Halb acht Start, hinein in die Finsternis. Die Richtung find ich schon, der Kompass ist mein Freund, aber ich hab absolut kein Gefühl für Distanzen. Bin ich jetzt am Wurzelstock schon vorbeigelaufen oder kommt der erst noch? Zickzack durch den Wald, Fremdlichter helfen. Die vielfältigen Schattierungen der Karte aber eher nicht, im Dunkeln ist der Hochwald irgendwie voller Dickicht und der ganze Wald ist aufgeweicht vom Wetter der Vorwoche, da sind die Grenzen zwischen Erdboden, Sumpf und Bach im wahrsten Sinne des Wortes fließend. Und überall stehen Bäume im Weg rum, man wurschtelt sich immerzu durch kleine Fichten, allerdings hör ich dabei auch gelegentlich jemanden in meiner Nähe fluchen, das verbindet. Meine Orientierung haut auch erstaunlich gut hin, hat das OL-Training doch was gebracht? Immerhin versteckt sich erst der achte Posten so hartnäckig vor mir, dass ich ein bisschen grantig werde und einfach drauf scheißen möchte, aber nach drei Schleifen taucht er dann überraschend doch einfach auf. Zum Ende finde ich dann auch noch den kleinen Sumpf, dessen Querung aus meinen feuchten Füßen klatschnasse Füße macht, Ziel erreicht, ab nach Hause und ins Bettchen.
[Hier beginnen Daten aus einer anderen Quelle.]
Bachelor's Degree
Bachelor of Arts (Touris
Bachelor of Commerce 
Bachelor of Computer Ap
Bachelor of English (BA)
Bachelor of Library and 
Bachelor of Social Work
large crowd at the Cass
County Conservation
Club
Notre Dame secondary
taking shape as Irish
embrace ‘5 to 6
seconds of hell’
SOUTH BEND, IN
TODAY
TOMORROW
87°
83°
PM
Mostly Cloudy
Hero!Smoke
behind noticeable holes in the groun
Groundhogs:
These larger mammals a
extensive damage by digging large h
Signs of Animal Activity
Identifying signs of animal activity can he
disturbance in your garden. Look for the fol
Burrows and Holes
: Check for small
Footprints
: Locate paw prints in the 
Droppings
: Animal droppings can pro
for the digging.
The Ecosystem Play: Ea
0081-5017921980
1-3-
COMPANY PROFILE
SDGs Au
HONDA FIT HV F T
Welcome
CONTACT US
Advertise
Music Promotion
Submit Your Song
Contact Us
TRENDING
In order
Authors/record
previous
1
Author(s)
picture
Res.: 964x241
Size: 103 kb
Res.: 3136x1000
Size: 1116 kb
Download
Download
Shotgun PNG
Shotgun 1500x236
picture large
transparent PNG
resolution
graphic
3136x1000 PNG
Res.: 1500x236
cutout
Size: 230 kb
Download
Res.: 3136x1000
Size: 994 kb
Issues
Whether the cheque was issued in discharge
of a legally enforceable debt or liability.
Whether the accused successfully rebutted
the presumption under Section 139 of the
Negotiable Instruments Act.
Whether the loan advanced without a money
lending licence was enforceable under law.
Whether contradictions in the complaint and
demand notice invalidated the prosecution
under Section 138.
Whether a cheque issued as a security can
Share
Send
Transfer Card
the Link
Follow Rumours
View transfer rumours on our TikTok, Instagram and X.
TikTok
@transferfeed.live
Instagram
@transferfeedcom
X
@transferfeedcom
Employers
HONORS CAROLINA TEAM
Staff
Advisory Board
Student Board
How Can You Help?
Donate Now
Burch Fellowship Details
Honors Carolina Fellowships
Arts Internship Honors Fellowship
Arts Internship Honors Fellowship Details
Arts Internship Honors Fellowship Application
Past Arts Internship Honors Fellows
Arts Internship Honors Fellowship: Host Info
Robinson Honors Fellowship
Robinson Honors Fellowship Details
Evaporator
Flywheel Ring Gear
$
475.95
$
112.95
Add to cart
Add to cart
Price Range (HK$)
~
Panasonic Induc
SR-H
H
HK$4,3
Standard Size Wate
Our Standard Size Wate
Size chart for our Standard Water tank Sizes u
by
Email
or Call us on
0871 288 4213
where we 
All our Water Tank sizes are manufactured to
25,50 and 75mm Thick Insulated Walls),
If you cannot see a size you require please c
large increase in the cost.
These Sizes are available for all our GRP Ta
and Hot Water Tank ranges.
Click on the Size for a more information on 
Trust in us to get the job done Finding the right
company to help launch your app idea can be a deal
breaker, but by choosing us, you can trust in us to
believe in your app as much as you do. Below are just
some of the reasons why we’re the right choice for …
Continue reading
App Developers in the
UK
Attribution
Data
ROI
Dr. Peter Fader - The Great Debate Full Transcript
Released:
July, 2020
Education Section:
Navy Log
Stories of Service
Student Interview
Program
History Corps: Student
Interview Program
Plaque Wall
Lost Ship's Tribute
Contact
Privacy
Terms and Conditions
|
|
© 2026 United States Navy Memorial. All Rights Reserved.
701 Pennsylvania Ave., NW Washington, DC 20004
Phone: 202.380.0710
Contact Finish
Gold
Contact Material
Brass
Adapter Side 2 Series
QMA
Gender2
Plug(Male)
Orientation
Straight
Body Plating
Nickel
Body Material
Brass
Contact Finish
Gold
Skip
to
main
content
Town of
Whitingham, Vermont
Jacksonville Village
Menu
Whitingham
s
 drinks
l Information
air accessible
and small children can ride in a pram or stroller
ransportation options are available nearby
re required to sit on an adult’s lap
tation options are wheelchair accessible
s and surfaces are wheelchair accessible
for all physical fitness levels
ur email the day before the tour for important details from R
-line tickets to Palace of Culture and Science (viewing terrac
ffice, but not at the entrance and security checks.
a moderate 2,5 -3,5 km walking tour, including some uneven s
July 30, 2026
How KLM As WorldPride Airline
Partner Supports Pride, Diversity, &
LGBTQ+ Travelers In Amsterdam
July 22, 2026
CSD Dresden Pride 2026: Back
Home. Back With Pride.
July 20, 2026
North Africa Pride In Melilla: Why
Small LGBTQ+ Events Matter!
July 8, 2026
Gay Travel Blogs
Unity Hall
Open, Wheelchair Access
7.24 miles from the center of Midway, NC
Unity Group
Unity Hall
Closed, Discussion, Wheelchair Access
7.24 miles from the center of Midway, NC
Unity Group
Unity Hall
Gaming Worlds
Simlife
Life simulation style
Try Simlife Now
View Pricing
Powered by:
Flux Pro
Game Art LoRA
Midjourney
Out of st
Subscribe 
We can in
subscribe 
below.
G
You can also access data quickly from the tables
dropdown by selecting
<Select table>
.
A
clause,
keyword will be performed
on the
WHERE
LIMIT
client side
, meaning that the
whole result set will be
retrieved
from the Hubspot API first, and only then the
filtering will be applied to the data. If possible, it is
Sonntag Vormittag starten wir dann nochmal zur Mittelstrecke bei Tageslicht, das ist vielleicht weniger furchteinflößend, aber irgendwie haben wir halt doch so bisschen müde Beine vom Vortag. Ich orientiere dann auch gar nicht mal so blöd, aber gefühlt sind alle anderen dreimal so schnell wie ich, während ich an mehr als einem Steilhang drüber nachdenke, mich erstmal hinzusetzen und Päuschen zu machen, weil ich grad einen Puls hab wie ein nervöser Feldhamster. Meine Kompassläufe funktionieren alle einwandfrei, aber querfeldein balanciere ich nur ungeschickt auf den Überbleibseln der Forstwirtschaft, während die anderen durch den Unrat hüpfen wie junge Rehe. Was ist denn da der Trick? Training etwa? Na egal, ich komm ja auch untrainiert irgendwann ins Ziel, für heute reicht’s so.